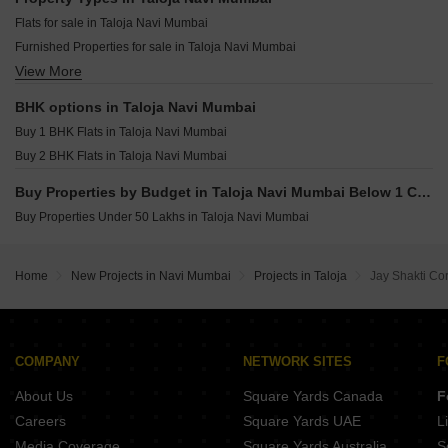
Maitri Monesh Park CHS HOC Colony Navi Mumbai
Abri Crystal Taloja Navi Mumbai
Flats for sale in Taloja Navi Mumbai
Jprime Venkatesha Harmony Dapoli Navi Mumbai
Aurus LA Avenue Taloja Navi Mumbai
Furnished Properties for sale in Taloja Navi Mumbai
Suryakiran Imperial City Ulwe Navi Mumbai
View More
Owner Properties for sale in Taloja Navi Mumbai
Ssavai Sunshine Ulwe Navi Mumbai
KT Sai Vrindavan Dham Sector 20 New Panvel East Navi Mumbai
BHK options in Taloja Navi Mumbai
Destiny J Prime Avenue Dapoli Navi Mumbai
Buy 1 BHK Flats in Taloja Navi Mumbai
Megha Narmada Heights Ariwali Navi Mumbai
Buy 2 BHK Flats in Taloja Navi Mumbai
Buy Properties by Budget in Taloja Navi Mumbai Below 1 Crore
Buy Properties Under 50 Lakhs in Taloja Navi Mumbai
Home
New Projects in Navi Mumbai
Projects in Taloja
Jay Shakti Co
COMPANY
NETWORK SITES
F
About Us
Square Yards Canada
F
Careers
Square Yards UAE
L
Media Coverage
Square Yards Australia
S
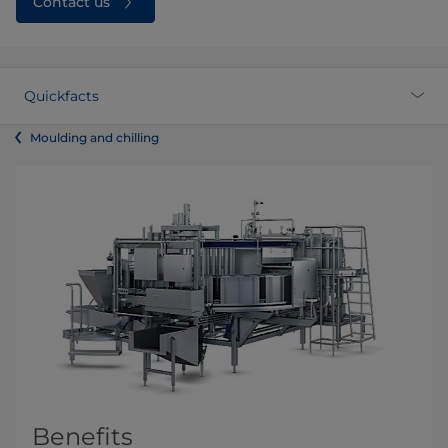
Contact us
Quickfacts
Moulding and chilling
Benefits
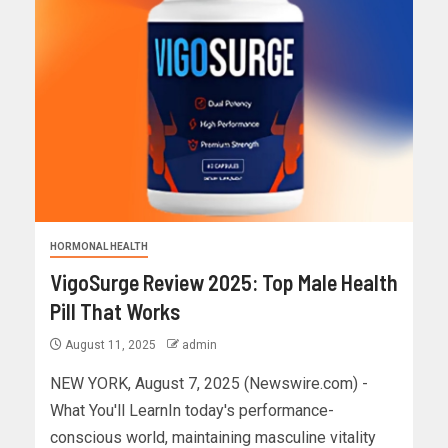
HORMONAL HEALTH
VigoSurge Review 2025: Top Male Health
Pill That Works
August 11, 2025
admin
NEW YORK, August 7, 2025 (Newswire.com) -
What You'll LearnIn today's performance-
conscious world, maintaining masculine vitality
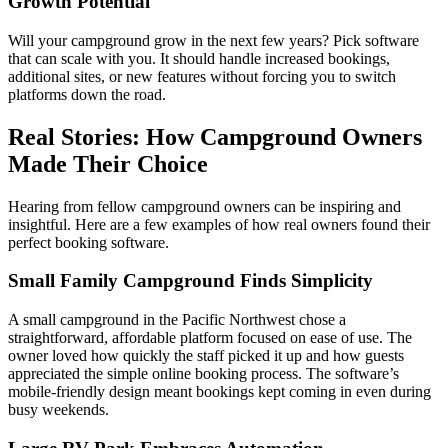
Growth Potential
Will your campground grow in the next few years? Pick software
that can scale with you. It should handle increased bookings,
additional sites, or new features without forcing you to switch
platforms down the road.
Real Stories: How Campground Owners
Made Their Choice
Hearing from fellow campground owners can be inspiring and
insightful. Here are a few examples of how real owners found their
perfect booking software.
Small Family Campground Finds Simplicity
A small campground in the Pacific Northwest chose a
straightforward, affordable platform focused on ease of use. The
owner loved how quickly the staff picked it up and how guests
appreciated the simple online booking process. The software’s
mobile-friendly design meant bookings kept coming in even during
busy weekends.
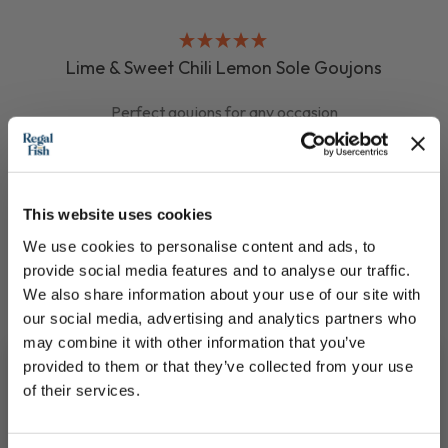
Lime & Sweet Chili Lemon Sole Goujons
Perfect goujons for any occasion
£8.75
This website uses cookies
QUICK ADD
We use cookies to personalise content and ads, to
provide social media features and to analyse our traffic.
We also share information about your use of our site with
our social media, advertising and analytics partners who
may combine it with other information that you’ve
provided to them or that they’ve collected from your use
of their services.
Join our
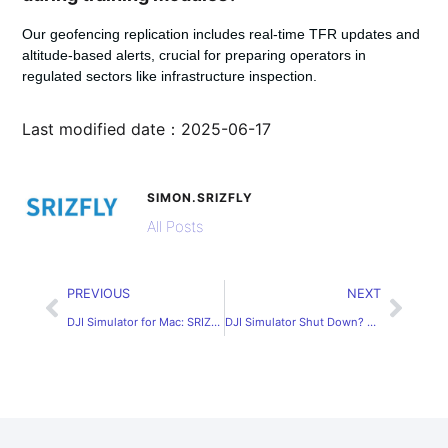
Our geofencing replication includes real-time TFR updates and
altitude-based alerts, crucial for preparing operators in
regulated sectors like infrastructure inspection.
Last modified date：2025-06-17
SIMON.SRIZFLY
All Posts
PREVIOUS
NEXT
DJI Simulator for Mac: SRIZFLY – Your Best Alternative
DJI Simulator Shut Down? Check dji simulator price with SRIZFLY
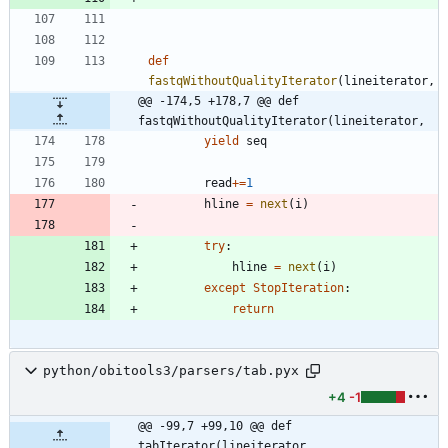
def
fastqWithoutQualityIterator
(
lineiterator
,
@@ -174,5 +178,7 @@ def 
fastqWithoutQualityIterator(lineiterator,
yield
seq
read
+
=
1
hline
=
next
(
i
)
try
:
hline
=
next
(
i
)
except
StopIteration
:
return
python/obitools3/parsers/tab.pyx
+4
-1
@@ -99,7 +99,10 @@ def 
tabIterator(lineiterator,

◇ ◇ ◇ ◇

### [PROBLEM DETAILS]
Display each line of the data that contains the word "Flats".

### [RESPONSE TO THE TASK]
Flats for sale in Taloja Navi Mumbai
Buy 1 BHK Flats in Taloja Navi Mumbai
Buy 2 BHK Flats in Taloja Navi Mumbai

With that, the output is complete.